Execution-based eval is not free of friction:

• Test authoring is real work. Hidden test sets need to be hand-written or mined. There is no shortcut to a high-quality test corpus.
• Sandboxes are an ops surface. You will, at some point, debug why E2B images drift from your local Docker image. Pin everything.
• Some problems do not have a clean execution answer. "Refactor this 800-line file for readability" has no test. For those, you fall back to LLM-as-judge plus structural metrics (cyclomatic complexity delta, etc.). Use the right tool.
• Flaky tests poison the signal. Quarantine flaky problems aggressively; one flaky problem will dominate weeks of model-comparison reports.

Frequently Asked Questions

Should I ever use LLM-as-judge for code?

Yes — for axes execution does not measure: code style adherence, comment quality, API ergonomics, and structural decisions like "did the agent create the right files in the right places." Use judge as a tiebreaker between two models that both passed the execution eval, never as the gate.

How do I prevent the agent from gaming the test suite?

Hide the tests. The agent gets the problem statement and a public test scaffold (1–2 obvious cases). The grading harness runs a private suite the agent never sees. This is exactly how SWE-bench Verified is structured, and it is the only defense against "the agent wrote `return expected_value`."

What about agents that need to call out to external services?

Mock at the boundary.
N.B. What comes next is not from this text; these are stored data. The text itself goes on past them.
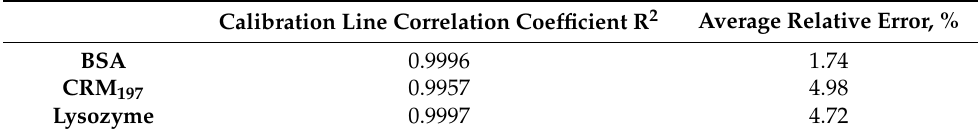
Table 5. Correlation coefficients and average relative errors of the capillary electrophoresis calibration curves used for quantification of BSA, CRM 197 and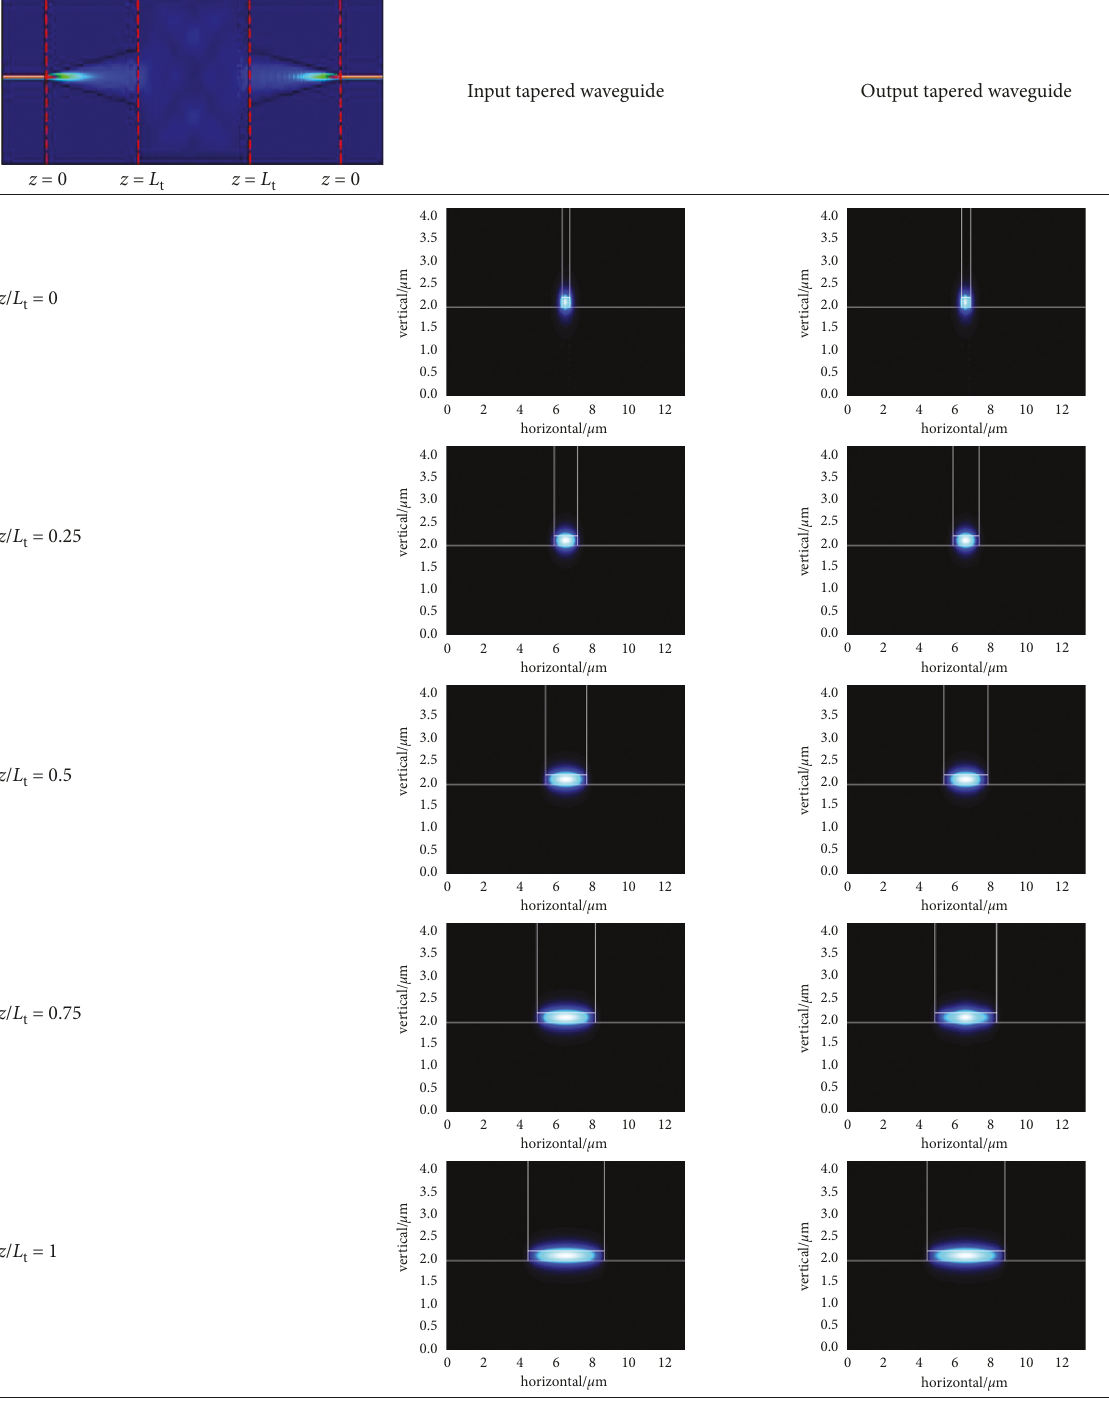
t of 4.2 μ m and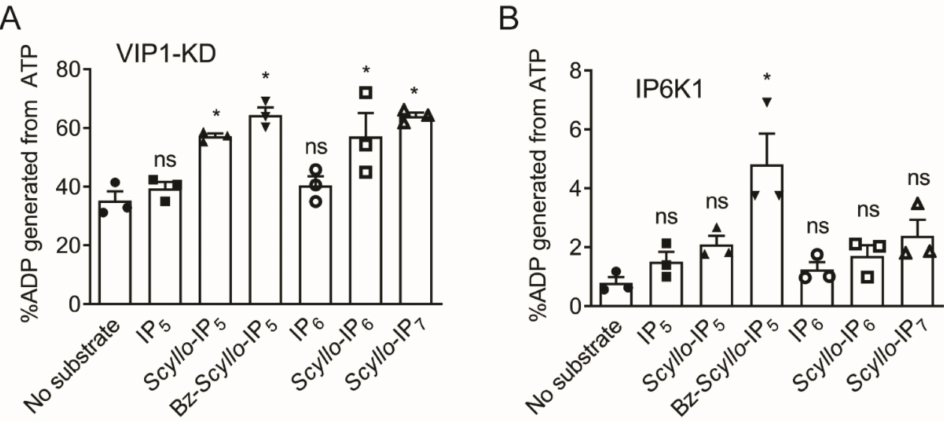
Figure 5. The effects of the myo - and scyllo -inositol phosphates upon ATPase activity of ( A ) VIP1-KD in presence of ATP (40 µ M) and IPn (100 µ M). ( B ) IP6K1 in presence of ATP (1 mM) and IPn (200 µ M). The graphs show individual data points and mean ± SEM from three independent experiments. Data was analyzed using one-way ANOVA to compare each condition with ATPase activity in the absence of substrate. * p ≤ 0.05; ns, not significant, p >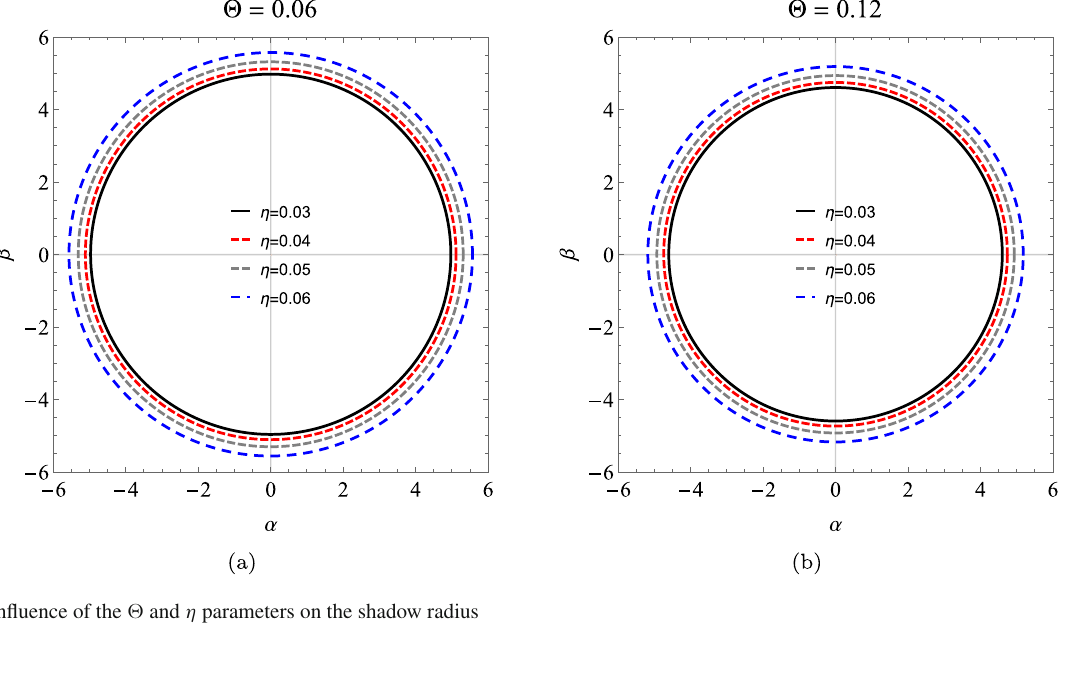
Fig. 9 Null geodesics in polar coordinates for different values of (cid:11) and η , assuming values for the impact parameter between 4 and 7. The radius of the horizon corresponds to the radius of the disk in black, the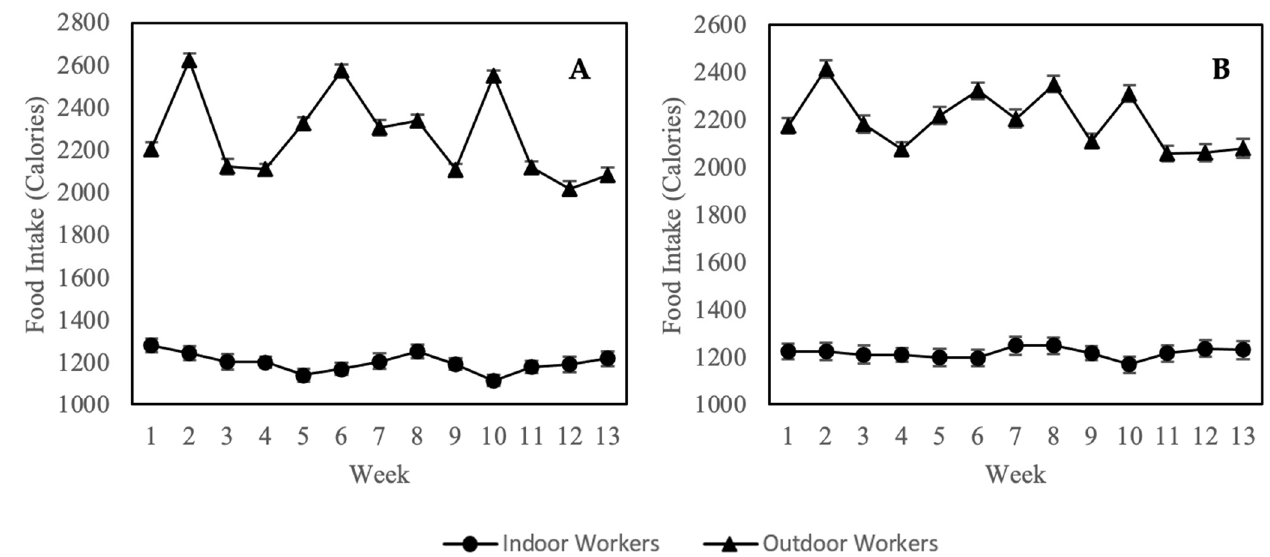
Figure 3. Change of calorie intake between indoor and outdoor workers over 13 weeks period in Cycle 1 ( A ) and Cycle 2 ( B ). Values were expressed as means ± standard error.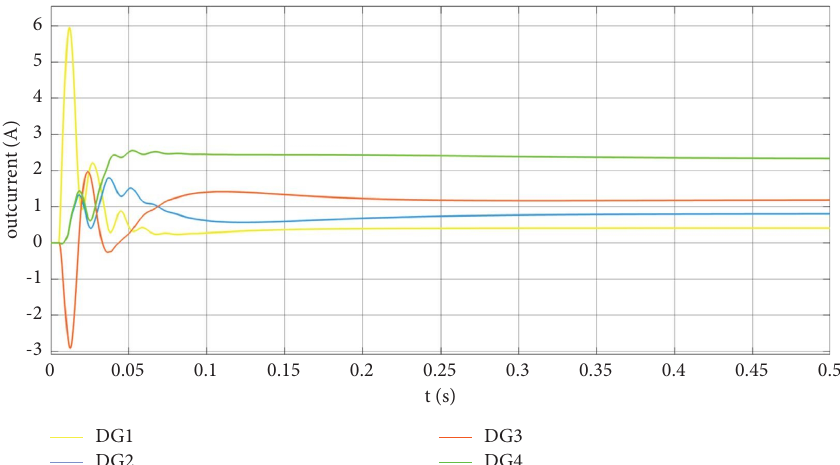
Figure 8: Output current under proportional current sharing.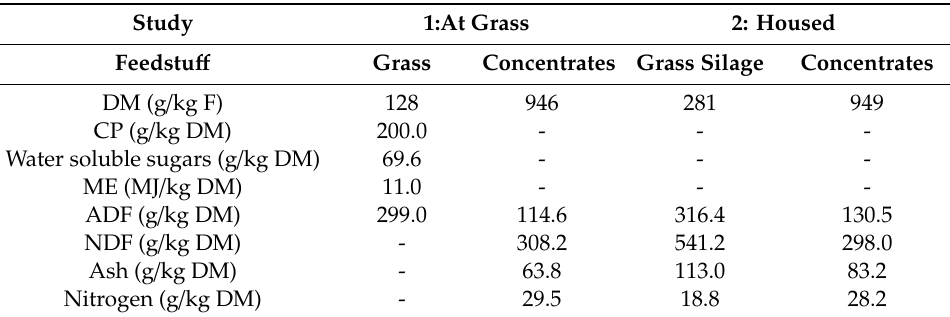
Table 2. Chemical composition of feedstu ff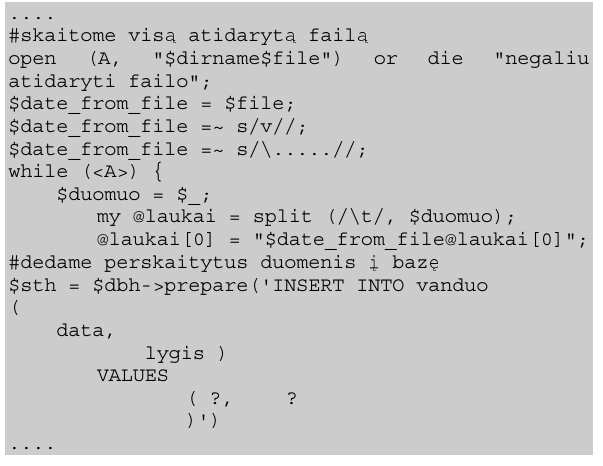
Fig 5 . Fragment of Perl script for water level measurements transfer to database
The sandbox provides a fake HTTP server with deterministic responses; the eval grades the agent on whether it called the right endpoint with the right args. This is the same pattern we use for the voice and chat agents on CallSphere — the eval is hermetic, the production agent is not.

Why pin model snapshots?

Floating aliases (`gpt-4o`, `claude-sonnet-4-5`) silently change underneath you and your historical baselines stop being comparable. Pin to the dated snapshot (`gpt-4o-2024-08-06`, `claude-sonnet-4-5-20251022`) and accept new snapshots only after a deliberate baseline-reset experiment. This is non-negotiable for any benchmark you want to trust over months.

How does this compare to running SWE-bench?

SWE-bench is execution-based eval at a much harder difficulty: full-repo bug fixes instead of single-function completions. Same philosophy, much bigger sandbox. Our SWE-bench guide covers the harness, cost, and how to build cheaper internal variants on your own repo's PRs.